Data section:
◇ ◇ ◇ ◇ ◇ ◇ ◇
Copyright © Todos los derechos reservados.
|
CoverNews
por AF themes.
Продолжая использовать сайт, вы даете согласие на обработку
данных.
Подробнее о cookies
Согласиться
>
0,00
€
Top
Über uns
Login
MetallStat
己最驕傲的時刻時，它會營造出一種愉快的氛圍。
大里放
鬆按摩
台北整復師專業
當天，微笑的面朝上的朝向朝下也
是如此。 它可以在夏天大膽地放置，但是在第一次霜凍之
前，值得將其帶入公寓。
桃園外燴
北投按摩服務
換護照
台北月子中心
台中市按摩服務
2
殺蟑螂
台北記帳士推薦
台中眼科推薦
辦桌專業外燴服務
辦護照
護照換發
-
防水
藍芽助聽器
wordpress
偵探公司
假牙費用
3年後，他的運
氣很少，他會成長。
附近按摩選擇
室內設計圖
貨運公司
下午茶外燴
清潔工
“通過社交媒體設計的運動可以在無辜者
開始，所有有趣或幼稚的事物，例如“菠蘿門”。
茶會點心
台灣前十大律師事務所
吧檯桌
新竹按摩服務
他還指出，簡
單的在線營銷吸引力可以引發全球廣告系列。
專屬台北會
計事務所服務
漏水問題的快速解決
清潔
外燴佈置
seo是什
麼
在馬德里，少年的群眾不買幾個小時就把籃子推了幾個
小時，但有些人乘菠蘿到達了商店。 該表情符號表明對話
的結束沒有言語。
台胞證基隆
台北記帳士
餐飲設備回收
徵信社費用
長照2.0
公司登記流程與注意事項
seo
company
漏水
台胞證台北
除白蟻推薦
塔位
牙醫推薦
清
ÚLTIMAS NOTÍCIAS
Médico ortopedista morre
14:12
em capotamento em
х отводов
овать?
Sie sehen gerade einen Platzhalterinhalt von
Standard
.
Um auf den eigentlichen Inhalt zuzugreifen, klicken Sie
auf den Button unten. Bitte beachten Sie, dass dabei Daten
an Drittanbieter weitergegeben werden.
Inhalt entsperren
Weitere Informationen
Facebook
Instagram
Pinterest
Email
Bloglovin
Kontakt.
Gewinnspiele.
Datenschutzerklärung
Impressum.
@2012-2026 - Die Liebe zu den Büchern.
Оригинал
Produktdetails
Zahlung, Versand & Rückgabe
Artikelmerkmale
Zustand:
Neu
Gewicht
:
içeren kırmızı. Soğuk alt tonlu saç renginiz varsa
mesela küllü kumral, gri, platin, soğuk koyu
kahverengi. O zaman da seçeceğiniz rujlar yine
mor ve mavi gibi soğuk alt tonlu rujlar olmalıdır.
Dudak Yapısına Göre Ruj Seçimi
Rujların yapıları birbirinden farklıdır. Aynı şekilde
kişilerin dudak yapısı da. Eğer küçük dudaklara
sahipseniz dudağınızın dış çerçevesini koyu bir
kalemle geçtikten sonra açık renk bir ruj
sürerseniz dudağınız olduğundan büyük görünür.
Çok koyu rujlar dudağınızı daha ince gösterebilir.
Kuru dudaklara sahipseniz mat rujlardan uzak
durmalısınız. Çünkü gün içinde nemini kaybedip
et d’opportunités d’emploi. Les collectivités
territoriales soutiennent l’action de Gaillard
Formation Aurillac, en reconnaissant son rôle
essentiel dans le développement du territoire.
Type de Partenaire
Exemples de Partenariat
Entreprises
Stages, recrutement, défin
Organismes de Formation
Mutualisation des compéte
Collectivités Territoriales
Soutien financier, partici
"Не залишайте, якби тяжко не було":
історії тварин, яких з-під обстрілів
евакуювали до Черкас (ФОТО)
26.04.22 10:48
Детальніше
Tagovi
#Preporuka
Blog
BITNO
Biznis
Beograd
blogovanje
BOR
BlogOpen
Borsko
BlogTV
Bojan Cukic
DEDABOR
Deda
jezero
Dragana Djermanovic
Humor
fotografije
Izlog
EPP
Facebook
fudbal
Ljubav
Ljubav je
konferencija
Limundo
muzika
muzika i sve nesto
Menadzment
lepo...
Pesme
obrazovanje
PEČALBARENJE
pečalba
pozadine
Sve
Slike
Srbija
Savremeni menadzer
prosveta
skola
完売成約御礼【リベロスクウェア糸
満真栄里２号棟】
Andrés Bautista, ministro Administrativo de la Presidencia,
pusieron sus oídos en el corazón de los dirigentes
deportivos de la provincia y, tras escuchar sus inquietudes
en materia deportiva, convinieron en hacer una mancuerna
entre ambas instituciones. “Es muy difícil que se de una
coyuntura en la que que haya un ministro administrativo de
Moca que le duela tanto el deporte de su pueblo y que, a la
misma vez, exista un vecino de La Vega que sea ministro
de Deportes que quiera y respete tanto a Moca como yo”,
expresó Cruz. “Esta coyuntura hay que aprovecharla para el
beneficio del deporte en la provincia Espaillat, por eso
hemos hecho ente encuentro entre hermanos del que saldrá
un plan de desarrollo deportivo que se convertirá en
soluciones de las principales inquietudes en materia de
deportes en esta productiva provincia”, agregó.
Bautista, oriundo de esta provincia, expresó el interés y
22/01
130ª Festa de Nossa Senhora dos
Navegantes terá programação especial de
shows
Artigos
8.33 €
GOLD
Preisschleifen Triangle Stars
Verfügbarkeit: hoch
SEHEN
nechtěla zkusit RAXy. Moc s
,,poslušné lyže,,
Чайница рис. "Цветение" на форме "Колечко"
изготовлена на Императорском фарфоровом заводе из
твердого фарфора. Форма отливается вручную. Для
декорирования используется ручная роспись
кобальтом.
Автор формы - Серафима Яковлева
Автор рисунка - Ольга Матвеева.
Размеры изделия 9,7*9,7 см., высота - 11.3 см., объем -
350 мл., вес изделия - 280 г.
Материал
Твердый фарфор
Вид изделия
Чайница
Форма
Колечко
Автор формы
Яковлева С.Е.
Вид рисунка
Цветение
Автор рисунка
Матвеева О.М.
◇ ◇ ◇ ◇ ◇ ◇ ◇
In the lines above, spot each one that contains the word "Цветение" and copy it.

Exercise solution:
Чайница рис. "Цветение" на форме "Колечко"
Цветение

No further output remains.